Pte Jones was one of over a million British troops that served in this often overshadowed theatre of conflict in North Africa. Whilst his Christmas Day entry, and many others like it, marks what seems to be a thoroughly enjoyable day, many other entries chime with modern day perceptions of the First War War. The unimaginable levels of human suffering that he saw working in the casualty clearing stations, the frustration of working in a hostile environment, the beaurocracy, the unreliable rationing system, and the boredom.

The Museum is lucky that a decscendant of Pte Jones has donated us these diaries, as although some of the entries are only a sentence long, put together they form a remarkable testimony of what it was like serving on the front line.

In 2017, to mark the penultimate year of the war, we will be posting a diary entry of Facebook for every day Pte Jones wrote, and publishing each month here on the Museum website. We hope you will join us in following William’s story, and help us remember him and so many others like him who played their part in that terrible conflict.

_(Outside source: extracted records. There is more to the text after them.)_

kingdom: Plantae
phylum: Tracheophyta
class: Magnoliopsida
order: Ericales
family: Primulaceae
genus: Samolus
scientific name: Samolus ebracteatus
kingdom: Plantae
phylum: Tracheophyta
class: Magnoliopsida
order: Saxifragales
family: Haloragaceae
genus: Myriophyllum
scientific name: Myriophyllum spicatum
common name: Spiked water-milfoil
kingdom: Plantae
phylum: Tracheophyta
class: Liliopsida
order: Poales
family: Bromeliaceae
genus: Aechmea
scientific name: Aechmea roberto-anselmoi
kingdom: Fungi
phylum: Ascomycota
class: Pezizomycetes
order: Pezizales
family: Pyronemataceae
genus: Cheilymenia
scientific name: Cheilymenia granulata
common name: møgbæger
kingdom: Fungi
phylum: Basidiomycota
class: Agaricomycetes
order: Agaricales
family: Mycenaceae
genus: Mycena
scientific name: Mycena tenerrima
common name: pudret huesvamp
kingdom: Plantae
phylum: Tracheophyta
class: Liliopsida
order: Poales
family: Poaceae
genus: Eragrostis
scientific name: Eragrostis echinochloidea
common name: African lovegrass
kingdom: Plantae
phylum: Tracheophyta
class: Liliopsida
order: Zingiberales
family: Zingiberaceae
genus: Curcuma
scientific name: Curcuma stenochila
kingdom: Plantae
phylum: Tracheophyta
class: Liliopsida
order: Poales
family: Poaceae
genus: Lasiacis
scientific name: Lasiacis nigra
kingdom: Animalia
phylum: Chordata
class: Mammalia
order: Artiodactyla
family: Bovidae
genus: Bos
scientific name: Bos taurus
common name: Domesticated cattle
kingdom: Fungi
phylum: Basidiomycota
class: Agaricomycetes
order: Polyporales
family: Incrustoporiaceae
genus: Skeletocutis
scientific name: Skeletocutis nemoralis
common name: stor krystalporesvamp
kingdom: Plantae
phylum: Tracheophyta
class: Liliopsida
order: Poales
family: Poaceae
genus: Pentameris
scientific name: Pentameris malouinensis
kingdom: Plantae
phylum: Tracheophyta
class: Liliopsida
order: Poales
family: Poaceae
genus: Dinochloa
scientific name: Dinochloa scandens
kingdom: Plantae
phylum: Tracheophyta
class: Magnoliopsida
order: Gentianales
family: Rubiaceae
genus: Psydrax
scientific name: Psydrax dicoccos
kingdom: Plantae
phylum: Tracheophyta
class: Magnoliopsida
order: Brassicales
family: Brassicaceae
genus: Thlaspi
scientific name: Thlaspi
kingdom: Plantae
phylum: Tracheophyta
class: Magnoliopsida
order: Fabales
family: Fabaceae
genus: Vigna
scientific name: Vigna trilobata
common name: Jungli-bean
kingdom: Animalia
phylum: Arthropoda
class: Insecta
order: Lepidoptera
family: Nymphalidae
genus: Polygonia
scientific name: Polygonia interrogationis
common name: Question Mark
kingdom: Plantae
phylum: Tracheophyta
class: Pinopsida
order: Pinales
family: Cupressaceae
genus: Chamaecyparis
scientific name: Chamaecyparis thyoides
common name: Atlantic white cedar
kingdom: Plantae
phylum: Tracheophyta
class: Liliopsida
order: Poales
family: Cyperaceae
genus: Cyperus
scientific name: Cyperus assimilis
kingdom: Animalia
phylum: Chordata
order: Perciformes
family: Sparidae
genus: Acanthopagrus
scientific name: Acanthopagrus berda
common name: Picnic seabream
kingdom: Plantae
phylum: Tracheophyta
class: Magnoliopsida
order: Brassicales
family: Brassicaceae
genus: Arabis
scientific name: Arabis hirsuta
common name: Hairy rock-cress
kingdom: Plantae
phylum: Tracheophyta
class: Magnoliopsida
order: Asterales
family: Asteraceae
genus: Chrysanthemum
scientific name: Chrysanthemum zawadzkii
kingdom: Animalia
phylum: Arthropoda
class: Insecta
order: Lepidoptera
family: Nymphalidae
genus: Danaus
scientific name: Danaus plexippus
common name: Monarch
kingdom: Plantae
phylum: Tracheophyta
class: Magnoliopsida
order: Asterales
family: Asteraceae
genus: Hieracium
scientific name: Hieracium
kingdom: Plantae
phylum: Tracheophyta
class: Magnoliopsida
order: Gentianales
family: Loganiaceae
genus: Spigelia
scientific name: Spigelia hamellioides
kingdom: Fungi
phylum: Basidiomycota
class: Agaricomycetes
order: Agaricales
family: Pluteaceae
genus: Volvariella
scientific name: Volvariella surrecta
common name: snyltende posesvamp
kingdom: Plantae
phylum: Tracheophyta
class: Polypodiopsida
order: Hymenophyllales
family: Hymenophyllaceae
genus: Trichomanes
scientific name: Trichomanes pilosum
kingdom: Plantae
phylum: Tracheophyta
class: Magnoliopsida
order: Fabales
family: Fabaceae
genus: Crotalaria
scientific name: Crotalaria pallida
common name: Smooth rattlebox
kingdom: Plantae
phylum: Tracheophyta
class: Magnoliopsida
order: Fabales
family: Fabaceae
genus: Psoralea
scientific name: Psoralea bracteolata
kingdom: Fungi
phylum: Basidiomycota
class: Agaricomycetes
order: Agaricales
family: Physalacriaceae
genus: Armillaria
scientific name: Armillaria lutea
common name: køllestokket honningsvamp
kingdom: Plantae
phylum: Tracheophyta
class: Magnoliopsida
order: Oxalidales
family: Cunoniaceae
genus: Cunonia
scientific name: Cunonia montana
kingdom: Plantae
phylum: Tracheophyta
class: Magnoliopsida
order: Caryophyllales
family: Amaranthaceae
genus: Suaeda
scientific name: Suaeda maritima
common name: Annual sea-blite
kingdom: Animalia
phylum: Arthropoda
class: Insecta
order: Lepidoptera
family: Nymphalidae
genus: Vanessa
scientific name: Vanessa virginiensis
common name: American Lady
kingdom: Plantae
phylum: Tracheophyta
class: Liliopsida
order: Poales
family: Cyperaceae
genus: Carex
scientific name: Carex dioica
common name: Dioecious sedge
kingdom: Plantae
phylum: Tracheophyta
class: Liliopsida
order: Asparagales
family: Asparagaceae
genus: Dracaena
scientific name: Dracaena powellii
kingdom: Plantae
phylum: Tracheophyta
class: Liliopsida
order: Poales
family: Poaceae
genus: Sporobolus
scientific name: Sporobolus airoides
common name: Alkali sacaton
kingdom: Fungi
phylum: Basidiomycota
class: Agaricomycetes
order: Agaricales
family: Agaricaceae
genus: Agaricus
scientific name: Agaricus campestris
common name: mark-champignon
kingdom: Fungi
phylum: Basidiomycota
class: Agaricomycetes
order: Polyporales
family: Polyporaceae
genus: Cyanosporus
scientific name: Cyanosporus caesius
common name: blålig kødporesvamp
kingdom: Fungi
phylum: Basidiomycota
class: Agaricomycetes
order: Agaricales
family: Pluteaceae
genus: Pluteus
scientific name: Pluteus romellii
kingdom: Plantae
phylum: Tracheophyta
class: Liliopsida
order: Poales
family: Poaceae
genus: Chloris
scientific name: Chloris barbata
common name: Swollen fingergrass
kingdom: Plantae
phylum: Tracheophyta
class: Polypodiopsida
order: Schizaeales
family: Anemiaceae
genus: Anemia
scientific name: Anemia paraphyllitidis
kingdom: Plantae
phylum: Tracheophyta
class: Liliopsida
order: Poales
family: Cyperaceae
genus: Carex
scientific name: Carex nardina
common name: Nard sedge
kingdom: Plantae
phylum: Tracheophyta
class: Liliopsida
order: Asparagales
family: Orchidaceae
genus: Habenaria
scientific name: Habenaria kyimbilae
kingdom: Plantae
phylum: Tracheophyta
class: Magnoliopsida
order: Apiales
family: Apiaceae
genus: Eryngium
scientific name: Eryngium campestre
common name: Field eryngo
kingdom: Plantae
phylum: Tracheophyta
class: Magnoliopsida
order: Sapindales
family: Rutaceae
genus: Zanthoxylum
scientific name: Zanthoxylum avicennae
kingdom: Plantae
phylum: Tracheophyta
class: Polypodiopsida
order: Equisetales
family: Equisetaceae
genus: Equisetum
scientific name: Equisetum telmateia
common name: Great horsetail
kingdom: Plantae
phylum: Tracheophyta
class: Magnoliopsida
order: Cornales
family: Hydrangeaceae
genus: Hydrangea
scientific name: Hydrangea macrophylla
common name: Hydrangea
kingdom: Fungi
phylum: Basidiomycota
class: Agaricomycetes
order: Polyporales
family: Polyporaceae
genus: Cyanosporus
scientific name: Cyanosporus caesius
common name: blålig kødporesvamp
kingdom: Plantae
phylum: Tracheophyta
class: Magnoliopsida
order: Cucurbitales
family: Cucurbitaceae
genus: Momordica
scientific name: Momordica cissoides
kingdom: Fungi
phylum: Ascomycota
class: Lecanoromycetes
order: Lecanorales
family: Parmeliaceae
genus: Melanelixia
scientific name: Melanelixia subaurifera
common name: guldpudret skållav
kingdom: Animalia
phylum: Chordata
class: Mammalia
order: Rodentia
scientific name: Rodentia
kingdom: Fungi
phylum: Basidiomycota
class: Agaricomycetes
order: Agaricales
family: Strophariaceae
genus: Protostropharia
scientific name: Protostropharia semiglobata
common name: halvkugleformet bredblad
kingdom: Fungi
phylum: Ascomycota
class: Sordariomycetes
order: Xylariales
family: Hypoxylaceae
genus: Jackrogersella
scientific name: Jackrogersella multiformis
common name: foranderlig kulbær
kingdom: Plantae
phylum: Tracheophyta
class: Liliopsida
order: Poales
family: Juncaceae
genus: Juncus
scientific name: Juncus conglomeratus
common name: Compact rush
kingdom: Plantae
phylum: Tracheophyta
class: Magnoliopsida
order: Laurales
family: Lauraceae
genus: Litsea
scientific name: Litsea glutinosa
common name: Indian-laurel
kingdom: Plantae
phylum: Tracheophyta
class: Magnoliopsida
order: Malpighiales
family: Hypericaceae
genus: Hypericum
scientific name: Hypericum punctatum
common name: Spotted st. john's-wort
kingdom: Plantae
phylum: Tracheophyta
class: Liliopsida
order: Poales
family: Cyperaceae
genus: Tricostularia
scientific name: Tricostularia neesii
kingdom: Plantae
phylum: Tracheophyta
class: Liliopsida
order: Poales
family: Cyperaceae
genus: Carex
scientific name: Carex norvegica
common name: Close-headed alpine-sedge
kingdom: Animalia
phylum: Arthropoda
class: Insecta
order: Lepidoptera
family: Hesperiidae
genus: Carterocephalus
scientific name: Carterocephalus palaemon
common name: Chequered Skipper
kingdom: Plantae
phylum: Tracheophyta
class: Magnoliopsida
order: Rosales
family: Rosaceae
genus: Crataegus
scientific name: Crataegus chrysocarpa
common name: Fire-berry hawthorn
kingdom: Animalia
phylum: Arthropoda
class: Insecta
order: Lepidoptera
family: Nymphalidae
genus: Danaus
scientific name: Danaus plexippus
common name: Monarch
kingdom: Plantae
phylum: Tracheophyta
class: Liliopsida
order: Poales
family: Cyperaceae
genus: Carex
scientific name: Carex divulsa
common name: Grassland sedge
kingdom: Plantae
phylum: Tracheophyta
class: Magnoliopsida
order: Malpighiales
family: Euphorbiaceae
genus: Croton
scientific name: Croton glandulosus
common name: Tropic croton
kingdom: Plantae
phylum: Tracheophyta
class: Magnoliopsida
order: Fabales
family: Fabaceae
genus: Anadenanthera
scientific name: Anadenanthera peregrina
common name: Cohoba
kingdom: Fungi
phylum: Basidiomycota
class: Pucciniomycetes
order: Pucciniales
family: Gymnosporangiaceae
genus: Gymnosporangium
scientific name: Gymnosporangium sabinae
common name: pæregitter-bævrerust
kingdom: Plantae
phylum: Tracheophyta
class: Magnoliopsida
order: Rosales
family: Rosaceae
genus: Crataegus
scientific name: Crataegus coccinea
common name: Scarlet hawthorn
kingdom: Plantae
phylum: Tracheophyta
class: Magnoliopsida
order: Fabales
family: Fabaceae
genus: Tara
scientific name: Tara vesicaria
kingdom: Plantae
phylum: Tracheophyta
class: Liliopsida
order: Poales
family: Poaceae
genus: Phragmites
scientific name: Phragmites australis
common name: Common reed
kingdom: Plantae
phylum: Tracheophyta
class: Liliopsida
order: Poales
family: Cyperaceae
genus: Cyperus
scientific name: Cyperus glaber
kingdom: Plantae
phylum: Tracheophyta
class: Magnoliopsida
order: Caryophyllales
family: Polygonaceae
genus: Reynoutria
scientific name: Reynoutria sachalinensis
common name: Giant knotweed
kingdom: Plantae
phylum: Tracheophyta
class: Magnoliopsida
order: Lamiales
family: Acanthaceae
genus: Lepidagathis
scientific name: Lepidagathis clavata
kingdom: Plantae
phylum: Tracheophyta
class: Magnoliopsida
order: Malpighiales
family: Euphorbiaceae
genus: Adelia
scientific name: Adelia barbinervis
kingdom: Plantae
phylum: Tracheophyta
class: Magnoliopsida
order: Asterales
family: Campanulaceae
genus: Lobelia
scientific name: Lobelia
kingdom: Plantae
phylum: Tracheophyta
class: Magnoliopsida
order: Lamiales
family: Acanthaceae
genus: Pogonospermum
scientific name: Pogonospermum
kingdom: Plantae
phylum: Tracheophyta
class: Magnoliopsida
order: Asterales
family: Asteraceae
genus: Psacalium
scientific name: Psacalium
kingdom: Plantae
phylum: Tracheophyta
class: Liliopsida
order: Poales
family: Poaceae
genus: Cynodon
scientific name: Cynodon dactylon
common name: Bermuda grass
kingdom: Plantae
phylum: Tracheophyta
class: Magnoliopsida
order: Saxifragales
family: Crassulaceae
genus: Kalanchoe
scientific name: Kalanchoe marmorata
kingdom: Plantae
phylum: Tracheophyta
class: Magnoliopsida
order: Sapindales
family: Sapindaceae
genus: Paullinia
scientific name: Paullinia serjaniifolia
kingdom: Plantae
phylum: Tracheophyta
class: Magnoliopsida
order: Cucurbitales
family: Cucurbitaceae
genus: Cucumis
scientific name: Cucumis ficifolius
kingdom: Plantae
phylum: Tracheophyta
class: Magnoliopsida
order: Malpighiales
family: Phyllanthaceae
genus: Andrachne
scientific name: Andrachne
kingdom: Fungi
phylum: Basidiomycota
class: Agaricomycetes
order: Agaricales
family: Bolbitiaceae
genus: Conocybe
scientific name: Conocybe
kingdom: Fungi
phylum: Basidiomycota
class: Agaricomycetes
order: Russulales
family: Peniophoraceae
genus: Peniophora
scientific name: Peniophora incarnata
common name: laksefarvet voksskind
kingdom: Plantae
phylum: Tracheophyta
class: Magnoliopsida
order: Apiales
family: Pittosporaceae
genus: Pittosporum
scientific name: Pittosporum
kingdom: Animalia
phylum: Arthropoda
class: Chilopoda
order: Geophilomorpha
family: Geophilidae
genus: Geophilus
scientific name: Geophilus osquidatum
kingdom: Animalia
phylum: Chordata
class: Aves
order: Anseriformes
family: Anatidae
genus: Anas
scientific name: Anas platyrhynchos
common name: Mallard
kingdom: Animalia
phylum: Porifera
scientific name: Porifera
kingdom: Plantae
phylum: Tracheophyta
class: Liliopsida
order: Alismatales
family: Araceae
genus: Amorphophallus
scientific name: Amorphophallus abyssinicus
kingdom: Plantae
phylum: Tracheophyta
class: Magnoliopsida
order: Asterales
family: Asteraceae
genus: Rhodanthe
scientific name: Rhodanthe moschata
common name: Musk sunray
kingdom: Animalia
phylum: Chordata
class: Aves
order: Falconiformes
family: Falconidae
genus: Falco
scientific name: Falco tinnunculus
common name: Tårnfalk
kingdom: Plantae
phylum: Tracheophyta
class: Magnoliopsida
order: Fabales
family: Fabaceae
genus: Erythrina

Edit: NB – The transcription of the diaries has been taken down verbatim, meaning that anything William Jones wrote, apart from any personal information, is reproduced in the social media posts. In a small number of entries, there is included what is now a pejorative term for a member of the travelling community, but for Pte Jones and his generation would have been an abbreviated nickname for their hosting countrymen of Egypt, which was not intended to be insulting. The decision has been taken to leave this term in, and for it to be taken in the context of the time. It is not our place to censor history, for that is where problems begin. It is preferable to have an open dialogue about the issues of the past in its true form.